-- DOCUMENT TEXT --

# # #

Post by no evidence no belief »

otseng wrote:
no evidence no belief wrote: It's not just the conclusion. It's also the implicit premise. That's my point.
It's a premise for one of the possible explanations, but not for all the possible explanations.
Right. The existence of God is the premise you must start from, in order to get to the conclusion that God exists. God exists therefore God exists.

If you do not posit an intelligent being at the big bang, you cannot posit that the concept of "preference" exists at the big bang, therefore you cannot posit that life is preferable to not life, therefore you cannot posit fine-tuning, therefore you cannot argue for God from fine-tuning.

God exists, therefore preference exists at the big bang, therefore the universe was fine-tuned, therefore God exists.
The question is what can account for (the appearance of) fine-tuning?
I am not clear of what you mean by "appearance of fine-tuning".

To help me understand, could you give me an example of one way the physical constants could be, that would NOT appear to be fine tuned to produce... whatever it is they would produce?

"The fine-tuned Universe is the proposition that the conditions that allow X can only occur when certain universal fundamental physical constants lie within a very narrow range (physical constants A), so that if any of several fundamental constants were only slightly different, the Universe would be unlikely to be conducive to the establishment and development of X"

# # #

-- ENTRIES SUPPLIED --
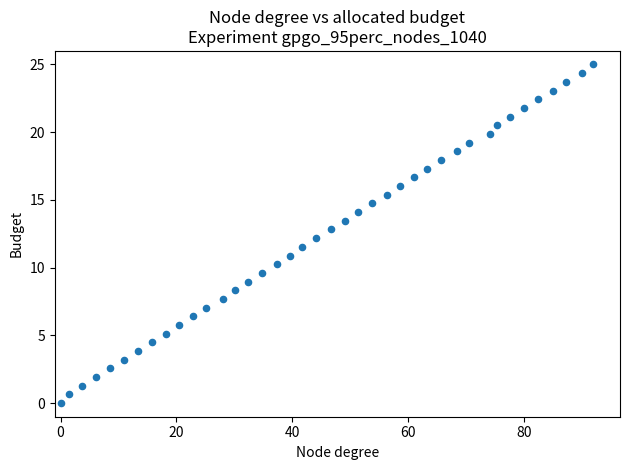

What is the range of Y values (max minus min)?

25.0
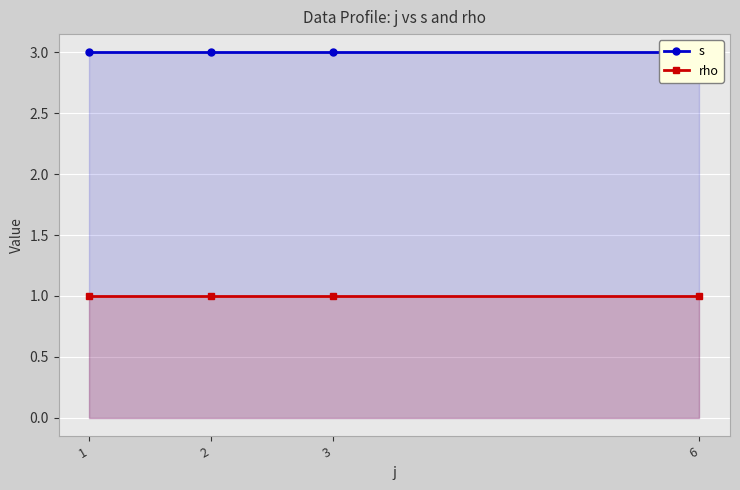

Is it true that rho equals 1 at 1?

False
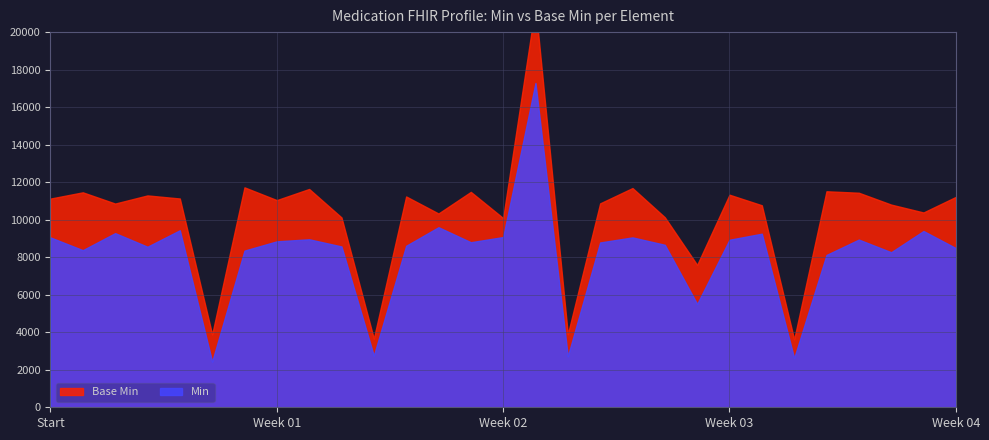

Is it true that Min equals 0 at Medication.status?

False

# # #

-- TASK LIST --
a - Write out the part of the forum post on fine-tuning from "It's a premise" to "exists therefore God exists.".
b - According to the forum post on fine-tuning, which concept cannot be posited at the big bang if no intelligent being is posited there?

-- SOLUTION LIST --
a -
It's a premise for one of the possible explanations, but not for all the possible explanations.
Right. The existence of God is the premise you must start from, in order to get to the conclusion that God exists. God exists therefore God exists.

b - The concept of "preference".